Biology and math geeks unite! The hottest thing in gene editing today is based on palindromes in DNA. How cool is that?
It’s called CRISPR, which stands for Clustered Regularly Interspaced Short Palindromic Repeats and was discovered in bacterial DNA. It’s a defense system bacteria use to fight off invading viruses. Now, CRISPR tools give researchers the ability to edit just about any gene, in any cell they target. CRISPR technology is at the heart of this year’s iGEM Team project at WPI and team members will be presenting a preview of their work tomorrow (Oct. 11, at 4:15 p.m.) in the large seminar room on the first floor of the Life Sciences and Bioengineering Center at Gateway Park (60 Prescott St.).
"This has been a technically challenging project,” says Natalie Farny, PhD., assistant teaching professor of biology and biotechnology, lead advisor of the team. “The students have done amazing work to troubleshoot and really get an understanding of how this technology works and how challenging real research can be. So we’re looking forward to sharing our progress with the WPI community.”
iGEM is the International Genetically Engineered Machine competition— a global synthetic biology program that challenges students to create biological tools that work within living cells to produce a desired product or process. On this year’s WPI team are biology & biotechnology majors Allison Van Fechtmann ’17, Frederick Gergits ’17, Sarah Martin ’18, Jingyi Wu,’18 and two students double-majoring in biology & biotechnology and chemistry & biochemistry, Matthew Googins ’17 and Virginia Massa ’18.
iGEM projects cover a wide range of applications in food, nutrition, health, and medicine to environmental, energy, manufacturing, and information processing technologies. Each team starts with a standard tool kit of more than 1,000 biological parts that iGEM calls BioBricks; these are mostly sequences of DNA known to do specific things in cells. Teams begin with the same kit, but are encouraged to innovate and design new biological parts as their projects progress.

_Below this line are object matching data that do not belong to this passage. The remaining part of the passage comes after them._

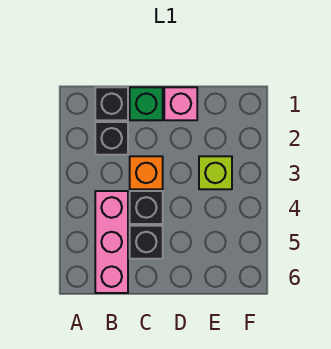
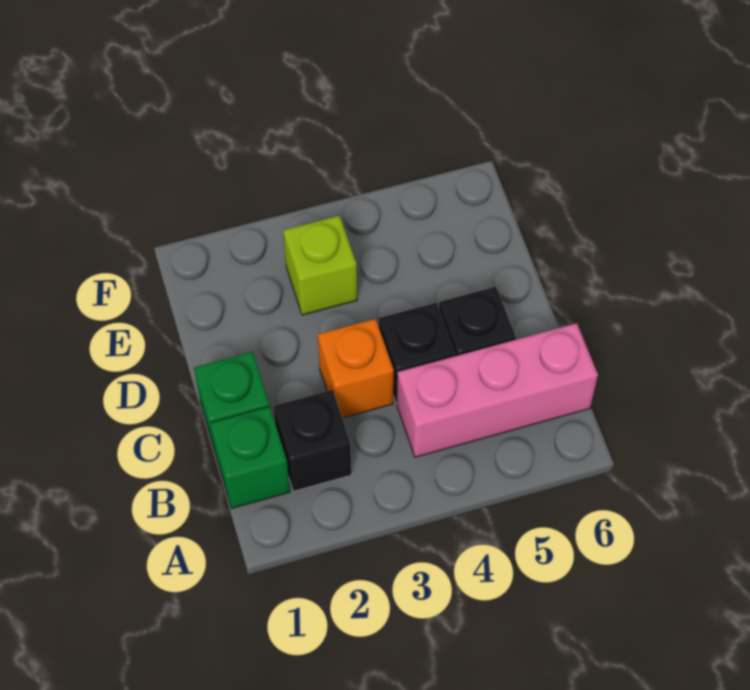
black brick B1 level 1 -> green brick B1 level 1
pink brick D1 level 1 -> none

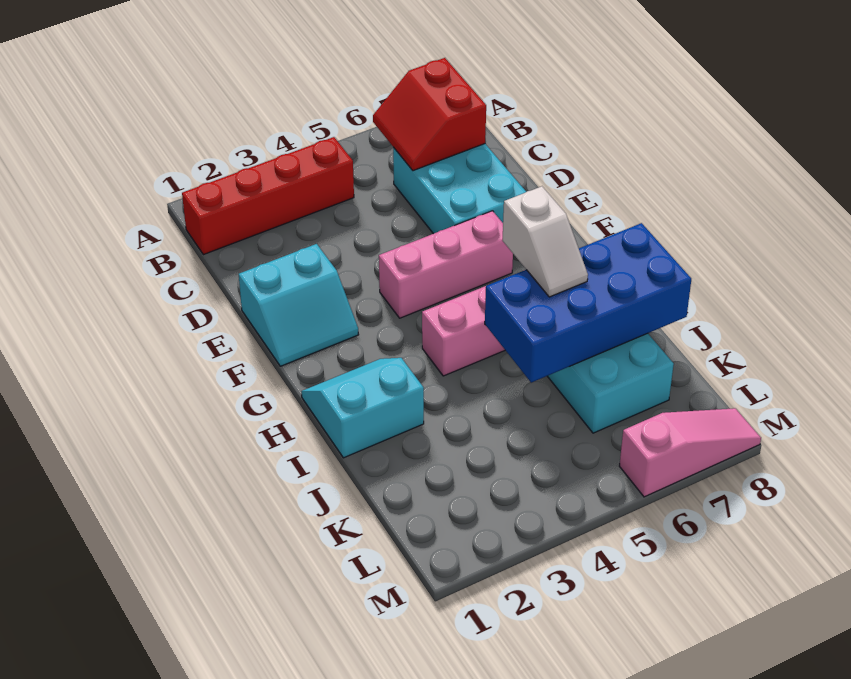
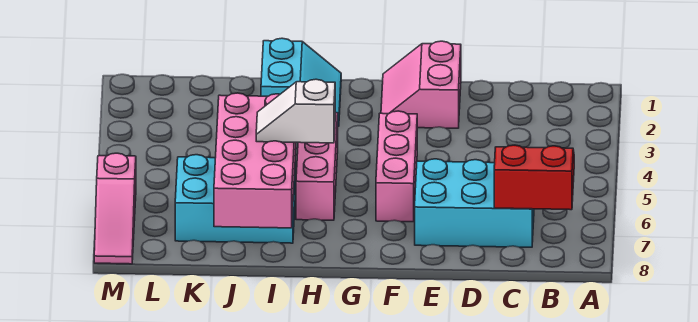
red brick B1:B4 level 1 -> none
cyan slope E1:F2 level 1 top E -> pink slope E1:F2 level 1 top E
blue brick I5:J8 level 2 -> pink brick I5:J8 level 2

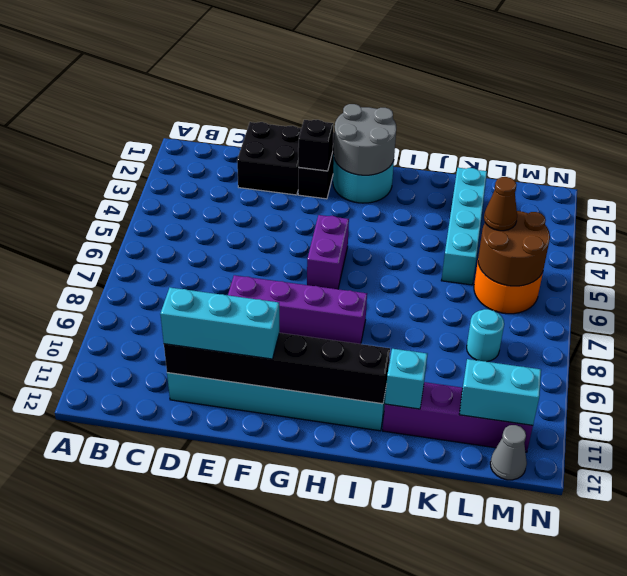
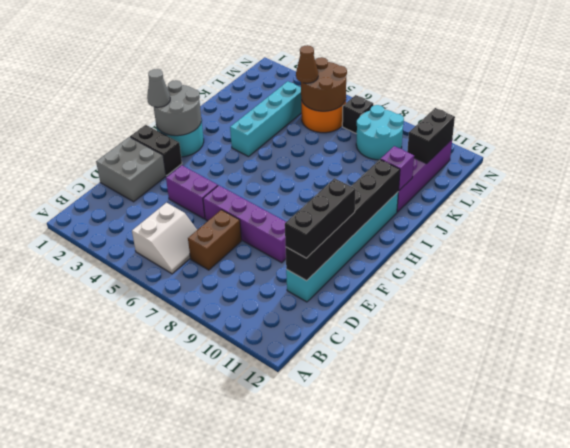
none -> white slope B5:C6 level 1 top 5
none -> brown brick C7:D7 level 1
black brick D1:E2 level 1 -> grey brick D1:E2 level 1
cyan brick D11:F11 level 3 -> black brick D11:F11 level 3
purple brick E8:H8 level 1 -> purple brick E6:E9 level 1
black brick F2 level 2 -> black brick M7 level 1
purple brick G5:G6 level 1 -> purple brick E4:E5 level 1
cyan brick J11 level 2 -> purple brick J11 level 2
cyan brick K2:K5 level 1 -> cyan brick I4:L4 level 1
cyan round brick L8 level 1 -> cyan round brick L8:M9 level 1
cyan brick L11:M11 level 2 -> black brick L11:M11 level 2
grey cone M12 level 1 -> grey cone G1 level 3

The WPI iGEM team organized in D term last spring, worked all through the summer and into A term this fall. Their goal is to use CRISPR technologies to build a molecular system for changing the function of specific genes by editing the messages they send to produce proteins. By targeting the messages instead of the genes themselves, the team hopes to build a reversible system, almost like a dimmer switch, that could be used to modulate gene activity without disrupting DNA. At the end of October they will join thousands of students from around the world to participate in the iGEM Giant Jamboree in Boston.
“We hope to get more students exposed to this synthetic biology program, and the really amazing research that can be done at the undergraduate level through iGEM and across our department,” says Joseph “Duff” Duffy, associate professor and department head of biology and biotechnology, principal sponsor, and co-advisor of the team.